Le système électrique français est capable de résister aux canicules comme celles que la France vient de traverser, affirment les experts du secteur, qui insistent toutefois sur la nécessité de dizaines de milliards d'investissements pour qu'il tienne quand le mercure montera encore plus haut.
Des dizaines de milliers de personnes ont souffert de coupures de courant ces derniers jours lors d'une canicule historique en France, et une nouvelle vague pourrait survenir dès la semaine prochaine.
Les records de chaleur en France ont mis à mal les câbles, particulièrement certains posés entre 1965 et 1981, souligne Enedis, gestionnaire du réseau de distribution.
Dans les zones urbaines, la température des sols goudronnés peut grimper jusqu'à 80°C. Or, quand il fait trop chaud trop longtemps sous terre, "de l'usure se crée" sur les câbles, entravant les connexions, relève Nicolas Goldberg, expert énergie chez Colombus Consulting interrogé par l'AFP.
"C'est pour cela que parfois ça claque, mais un peu plus tard", ajoute-t-il, précisant toutefois que "globalement, le réseau est plutôt résilient.

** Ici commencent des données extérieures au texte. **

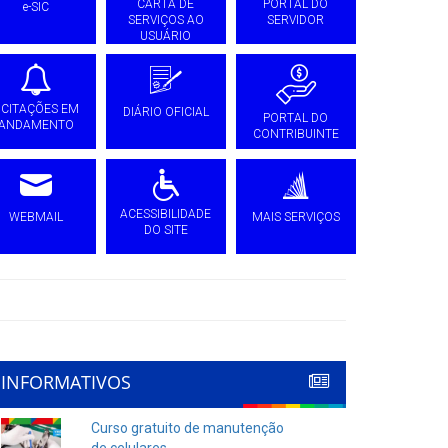
CARTA DE
PORTAL DO
e-SIC
SERVIÇOS AO
SERVIDOR
USUÁRIO
ICITAÇÕES EM
DIÁRIO OFICIAL
PORTAL DO
ANDAMENTO
CONTRIBUINTE
ACESSIBILIDADE
WEBMAIL
MAIS SERVIÇOS
DO SITE
INFORMATIVOS
Curso gratuito de manutenção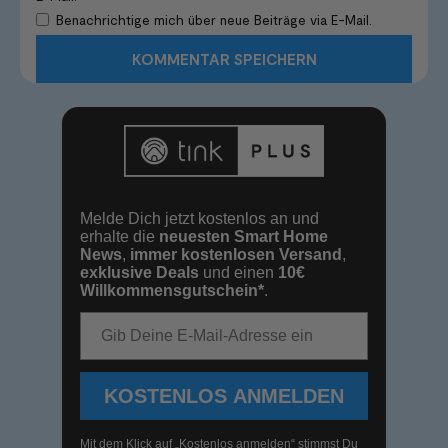
Benachrichtige mich über neue Beiträge via E-Mail.
Melde Dich jetzt kostenlos an und
erhalte die
neuesten Smart Home
News
,
immer kostenlosen Versand
,
exklusive Deals
und einen
10€
Willkommensgutschein*
.
E-Mail-Adresse
KOSTENLOS ANMELDEN
Mit dem Klick auf „Kostenlos anmelden“ stimmst Du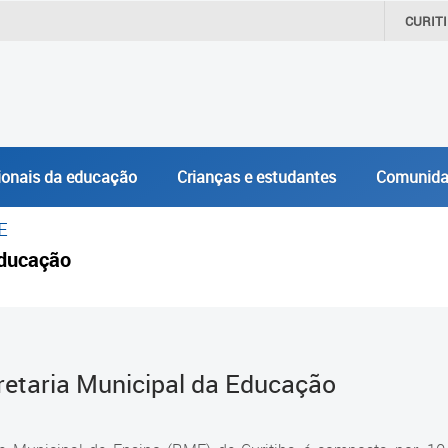
CURIT
ionais da educação
Crianças e estudantes
Comunida
E
ducação
retaria Municipal da Educação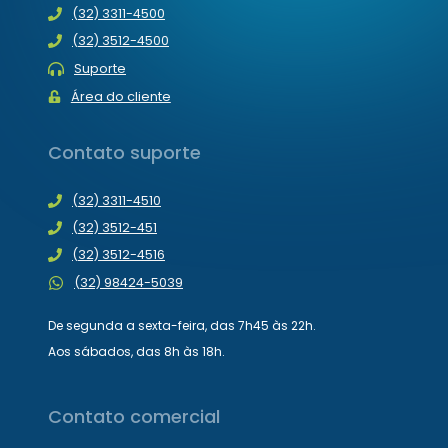
(32) 3311-4500
(32) 3512-4500
Suporte
Área do cliente
Contato suporte
(32) 3311-4510
(32) 3512-451
(32) 3512-4516
(32) 98424-5039
De segunda a sexta-feira, das 7h45 às 22h.
Aos sábados, das 8h às 18h.
Contato comercial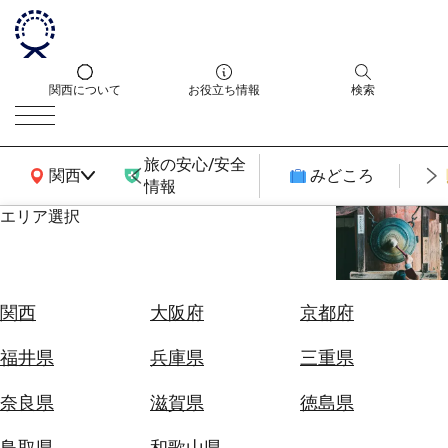
関西について
お役立ち情報
検索
旅の安心/安全
関西広域MAP
関西
みどころ
情報
エリア選択
エ
リ
ア
を
航
関西
大阪府
京都府
選
空
ぶ
券
福井県
兵庫県
三重県
を
ホ
探
奈良県
滋賀県
徳島県
テ
す
ル
鳥取県
和歌山県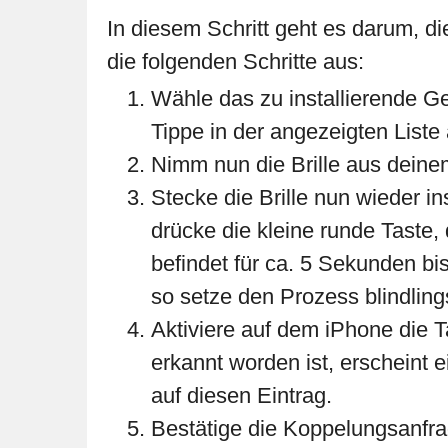
In diesem Schritt geht es darum, d
die folgenden Schritte aus:
Wähle das zu installierende Ge
Tippe in der angezeigten List
Nimm nun die Brille aus deine
Stecke die Brille nun wieder ins
drücke die kleine runde Taste
befindet für ca. 5 Sekunden bis
so setze den Prozess blindlings
Aktiviere auf dem iPhone die T
erkannt worden ist, erscheint
auf diesen Eintrag.
Bestätige die Koppelungsanfra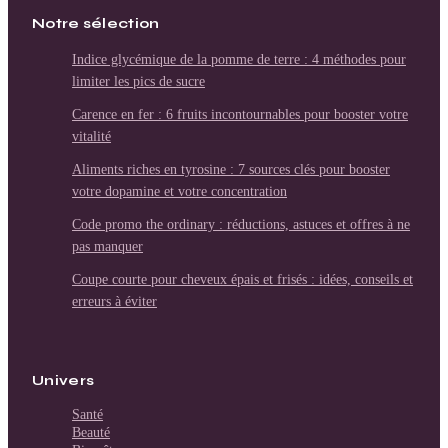
Notre sélection
Indice glycémique de la pomme de terre : 4 méthodes pour
limiter les pics de sucre
Carence en fer : 6 fruits incontournables pour booster votre
vitalité
Aliments riches en tyrosine : 7 sources clés pour booster
votre dopamine et votre concentration
Code promo the ordinary : réductions, astuces et offres à ne
pas manquer
Coupe courte pour cheveux épais et frisés : idées, conseils et
erreurs à éviter
Univers
Santé
Beauté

On est plutôt bien lotis en France par rapport à d'autres" pays.
Le problème, souligne l'expert, "c'est quand les canicules commencent à se répéter à court intervalle".
Les lignes électriques aériennes, elles aussi, sont à la peine, car la chaleur "diminue (...) leur capacité à acheminer de l'électricité", explique encore Nicolas Goldberg.

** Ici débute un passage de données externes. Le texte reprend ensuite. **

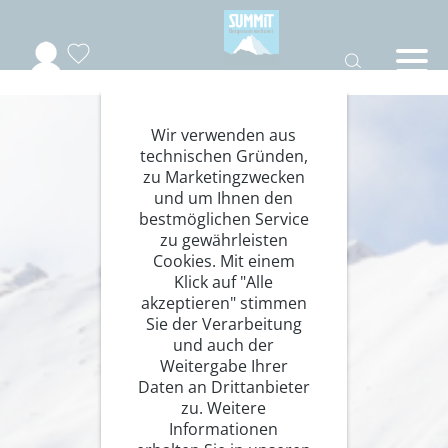
Wir verwenden aus
technischen Gründen,
zu Marketingzwecken
und um Ihnen den
bestmöglichen Service
zu gewährleisten
Cookies. Mit einem
Klick auf "Alle
akzeptieren" stimmen
Sie der Verarbeitung
und auch der
Weitergabe Ihrer
Daten an Drittanbieter
zu. Weitere
Informationen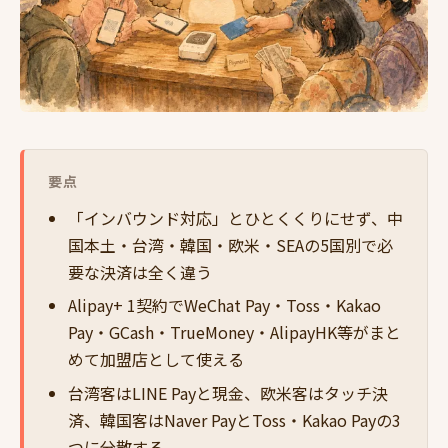
要点
「インバウンド対応」とひとくくりにせず、中
国本土・台湾・韓国・欧米・SEAの5国別で必
要な決済は全く違う
Alipay+ 1契約でWeChat Pay・Toss・Kakao
Pay・GCash・TrueMoney・AlipayHK等がまと
めて加盟店として使える
台湾客はLINE Payと現金、欧米客はタッチ決
済、韓国客はNaver PayとToss・Kakao Payの3
つに分散する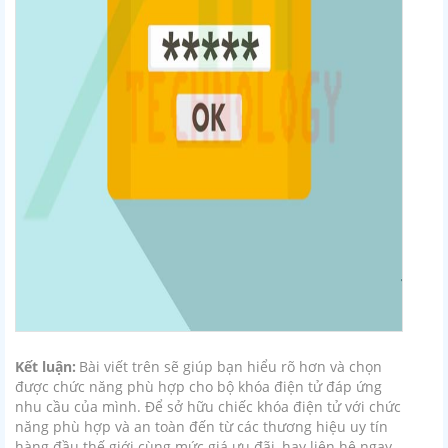
Kết luận:
Bài viết trên sẽ giúp bạn hiểu rõ hơn và chọn
được chức năng phù hợp cho bộ khóa điện tử đáp ứng
nhu cầu của mình. Để sở hữu chiếc khóa điện tử với chức
năng phù hợp và an toàn đến từ các thương hiệu uy tín
hàng đầu thế giới cùng mức giá ưu đãi, hay liên hệ ngay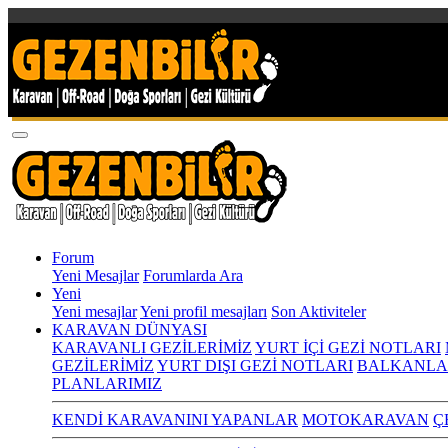
Forum
Yeni Mesajlar
Forumlarda Ara
Yeni
Yeni mesajlar
Yeni profil mesajları
Son Aktiviteler
KARAVAN DÜNYASI
KARAVANLI GEZİLERİMİZ
YURT İÇİ GEZİ NOTLARI
GEZİLERİMİZ
YURT DIŞI GEZİ NOTLARI
BALKANLA
PLANLARIMIZ
KENDİ KARAVANINI YAPANLAR
MOTOKARAVAN
Ç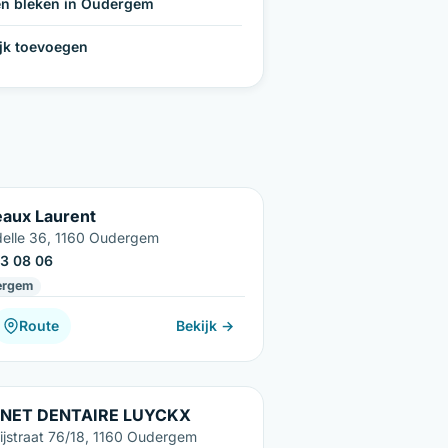
n bleken in Oudergem
ijk toevoegen
eaux Laurent
elle 36, 1160 Oudergem
3 08 06
ergem
Route
Bekijk →
INET DENTAIRE LUYCKX
rijstraat 76/18, 1160 Oudergem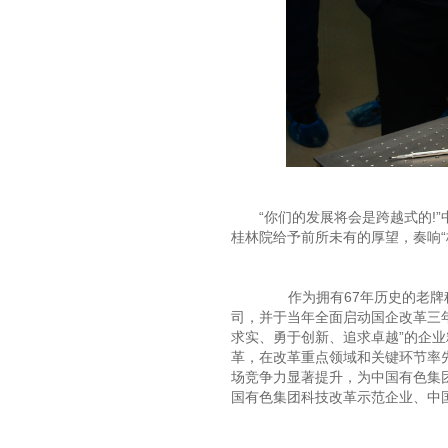
“你们的发展将会是跨越式的!
桂林院给予前所未有的厚望，奏响“
作为拥有67年历史的老牌科研
司，并于当年全面启动国企改革三
求实、勇于创新、追求卓越”的企业
革，在改革重点领域和关键环节率
场竞争力显著提升，为中国有色集
国有色集团科技改革示范企业、中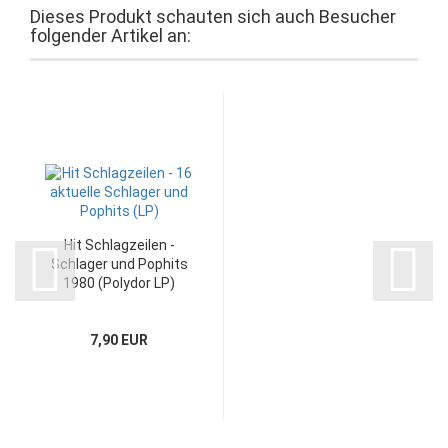
Dieses Produkt schauten sich auch Besucher
folgender Artikel an:
Hit Schlagzeilen -
Schlager und Pophits
1980 (Polydor LP)
7,90 EUR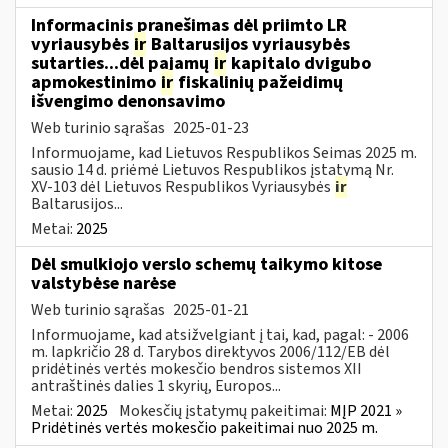
Informacinis pranešimas dėl priimto LR
vyriausybės
ir
Baltarusijos vyriausybės
sutarties...dėl pajamų
ir
kapitalo dvigubo
apmokestinimo
ir
fiskalinių pažeidimų
išvengimo denonsavimo
Web turinio sąrašas
2025-01-23
Informuojame, kad Lietuvos Respublikos Seimas 2025 m.
sausio 14 d. priėmė Lietuvos Respublikos įstatymą Nr.
XV-103 dėl Lietuvos Respublikos Vyriausybės
ir
Baltarusijos...
Metai:
2025
Dėl smulkiojo verslo schemų taikymo kitose
valstybėse narėse
Web turinio sąrašas
2025-01-21
Informuojame, kad atsižvelgiant į tai, kad, pagal: - 2006
m. lapkričio 28 d. Tarybos direktyvos 2006/112/EB dėl
pridėtinės vertės mokesčio bendros sistemos XII
antraštinės dalies 1 skyrių, Europos...
Metai:
2025
Mokesčių įstatymų pakeitimai:
MĮP 2021 »
Pridėtinės vertės mokesčio pakeitimai nuo 2025 m.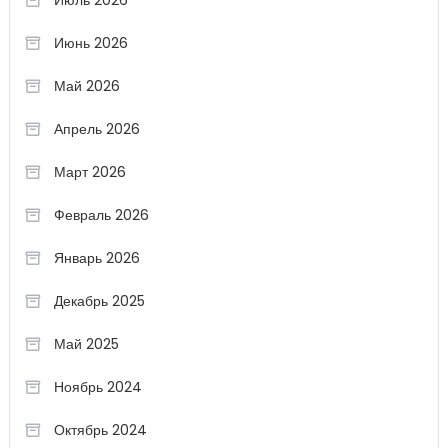
Июль 2026
Июнь 2026
Май 2026
Апрель 2026
Март 2026
Февраль 2026
Январь 2026
Декабрь 2025
Май 2025
Ноябрь 2024
Октябрь 2024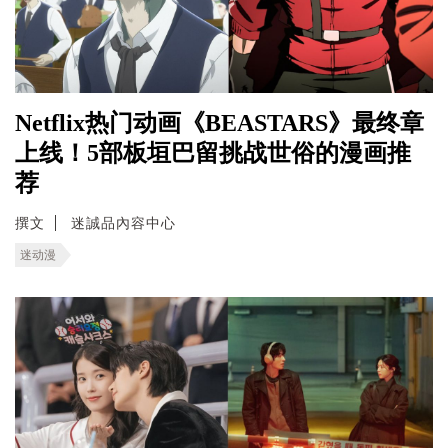
Netflix热门动画《BEASTARS》最终章
上线！5部板垣巴留挑战世俗的漫画推
荐
撰文
迷誠品內容中心
迷动漫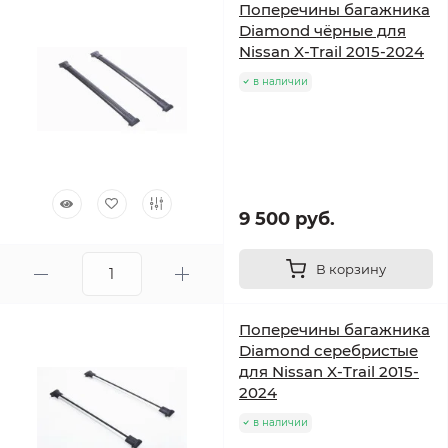
Поперечины багажника
Diamond чёрные для
Nissan X-Trail 2015-2024
в наличии
9 500 руб.
В корзину
Поперечины багажника
Diamond серебристые
для Nissan X-Trail 2015-
2024
в наличии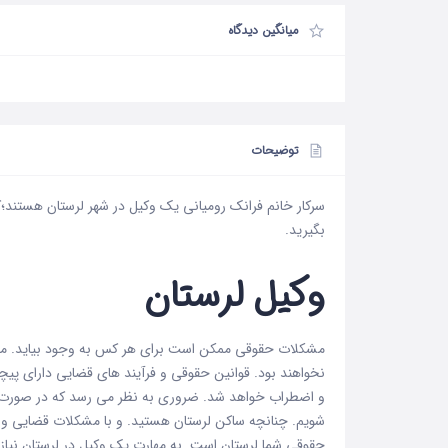
میانگین دیدگاه
توضیحات
سرکار خانم فرانک رومیانی یک
وکیل در شهر لرستان
هستند؛که
بگیرید.
وکیل لرستان
مشکلات حقوقی ممکن است برای هر کس به وجود بیاید. مشک
نخواهند بود. قوانین حقوقی و فرآیند های قضایی دارای پیچ
و اضطراب خواهد شد. ضروری به نظر می رسد که در صورت پی
شویم. چنانچه ساکن لرستان هستید. و با مشکلات قضایی و ح
حقوقی شما لرستان است. به مهارت یک وکیل در لرستان نیا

En outre, précise le gestionnaire du réseau à haute tension RTE, "les câbles s'allongent et se rapprochent du sol", au risque de toucher des maisons, arbres, ou même des personnes, ce qui peut nécessiter "une coupure automatique de la ligne par mesure de sécurité".

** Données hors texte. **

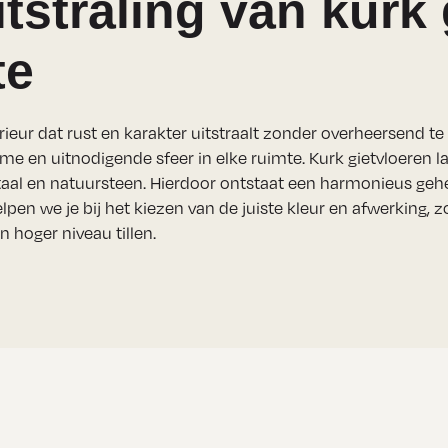
tstraling van kurk
te
rieur dat rust en karakter uitstraalt zonder overheersend te 
rme en uitnodigende sfeer in elke ruimte. Kurk gietvloeren
taal en natuursteen. Hierdoor ontstaat een harmonieus gehee
elpen we je bij het kiezen van de juiste kleur en afwerking, 
 hoger niveau tillen.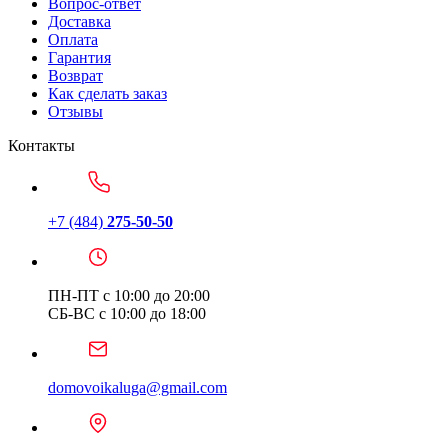
Вопрос-ответ
Доставка
Оплата
Гарантия
Возврат
Как сделать заказ
Отзывы
Контакты
+7 (484)
275-50-50
ПН-ПТ с 10:00 до 20:00
СБ-ВС с 10:00 до 18:00
domovoikaluga@gmail.com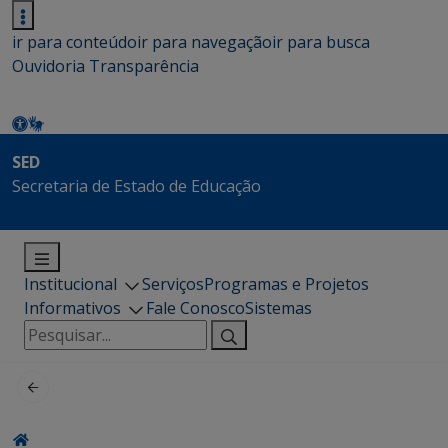
ir para conteúdo
ir para navegação
ir para busca
Ouvidoria
Transparência
SED
Secretaria de Estado de Educação
Institucional
Serviços
Programas e Projetos
Informativos
Fale Conosco
Sistemas
Pesquisar
por: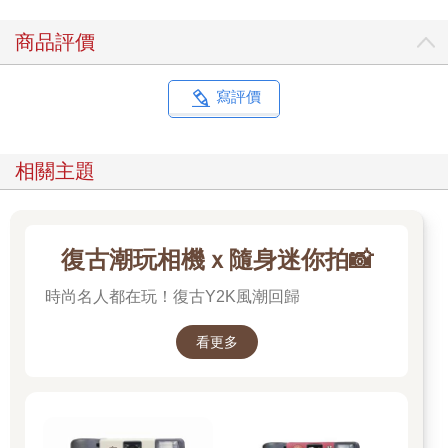
商品評價
寫評價
相關主題
復古潮玩相機ｘ隨身迷你拍📸
時尚名人都在玩！復古Y2K風潮回歸
看更多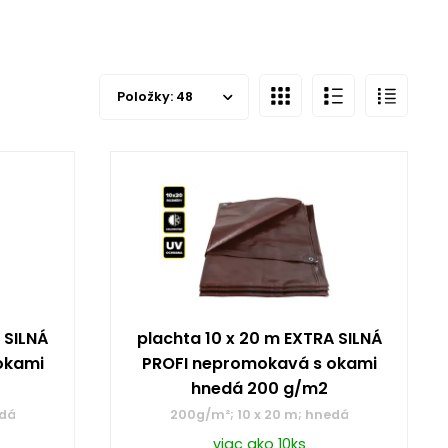
Položky:
48
 SILNÁ
plachta 10 x 20 m EXTRA SILNÁ
okami
PROFI nepromokavá s okami
hnedá 200 g/m2
edá
200g/m²; 10 x 20 m; hnedá
viac ako 10ks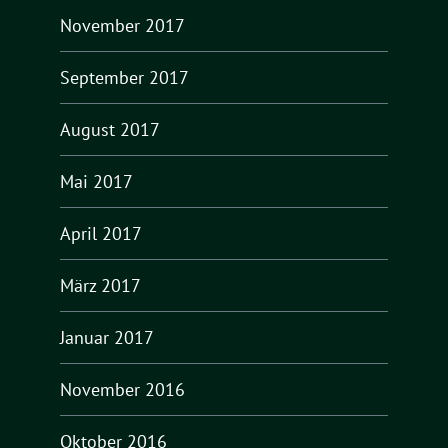
November 2017
September 2017
August 2017
Mai 2017
April 2017
März 2017
Januar 2017
November 2016
Oktober 2016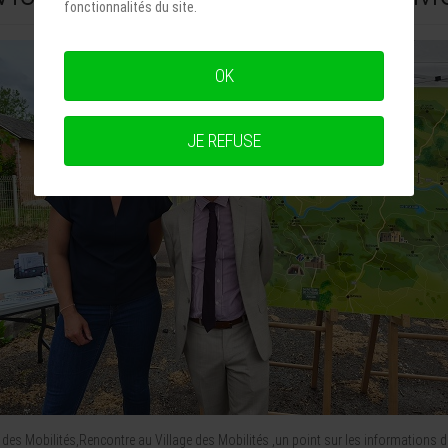
fonctionnalités du site.
OK
JE REFUSE
des Mobilités,Rencontre au Village des Mobilités ,un point sur les informations du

Un tiers des lignes aériennes de RTE "sont particulièrement sensibles aux fortes températures", indique le gestionnaire, qui assure cependant que son réseau "est conçu pour résister aux vagues de froid et fortes vagues de chaleur".
Les températures doivent repartir à la hausse la semaine prochaine dans l'Hexagone mais Patrice Geoffron, directeur du Centre de géopolitique de l'énergie et des matières premières (CGEMP) et professeur d'économie à Paris Dauphine, estime que le réseau est resté "assez résilient pendant la canicule".
- Et à 45°C ? -
"Il y a évidemment des coupures qui ont pu impliquer quelques dizaines de milliers de personnes sur des périodes relativement courtes", souligne-t-il, mais ce sont des "perturbations locales", pas un "black-out à l'espagnole dans lequel le système s'effondre".
Le 28 avril 2025, Espagne et Portugal avaient été touchés pendant plusieurs heures par une panne généralisée.
En revanche, souligne Patrice Geoffron, "la vraie question, c'est que se passe-t-il dans une configuration dans laquelle on n'est pas à 41°C, mais à 45°C?".
Les canicules à répétition sont un marqueur sans équivoque du changement climatique, principalement causé par la combustion du charbon, du pétrole et du gaz, ont montré les climatologues. Ces vagues de chaleur sont appelées à encore se multiplier, s'allonger et s'intensifier.
Enedis est engagé dans un plan d'investissement de 26 milliards d'euros sur la période 2026-2040 pour "renforcer la robustesse du réseau de distribution", dont plus de 15 milliards pour l'adaptation au changement climatique.
Côté RTE, ce sont 24 milliards d'euros qui seront investis d'ici 2040 pour le renouvellement et l'adaptation du réseau.
"Il est d'autant plus important d'avoir un système qui soit résilient qu'on va développer ou intégrer de nouveaux usages", avertit encore Patrice Geoffron, citant les pompes à chaleur, l'électrification des processus industriels ou encore les data centers.
Quant à la production d'électricité, la canicule la ralentit aussi: les 57 réacteurs nucléaires français doivent être refroidis en permanence, en rejetant leurs eaux de refroidissement dans la mer ou un cours d'eau. Mais cela est interdit lorsque la température y est trop élevée, nécessitant de réduire, voire arrêter la production.
Pour autant, le parc nucléaire "a répondu présent depuis plusieurs jours malgré la canicule", seuls trois réacteurs ont été mis à l'arrêt "pour des raisons de protection environnementale", a déclaré Maud Brégeon, ministre déléguée à l'Energie, mardi à l'Assemblée nationale.
"Nous sommes restés exportateurs nets pendant l'ensemble de la crise. (...) Et le réseau électrique dans sa globalité a également tenu", a-t-elle ajouté.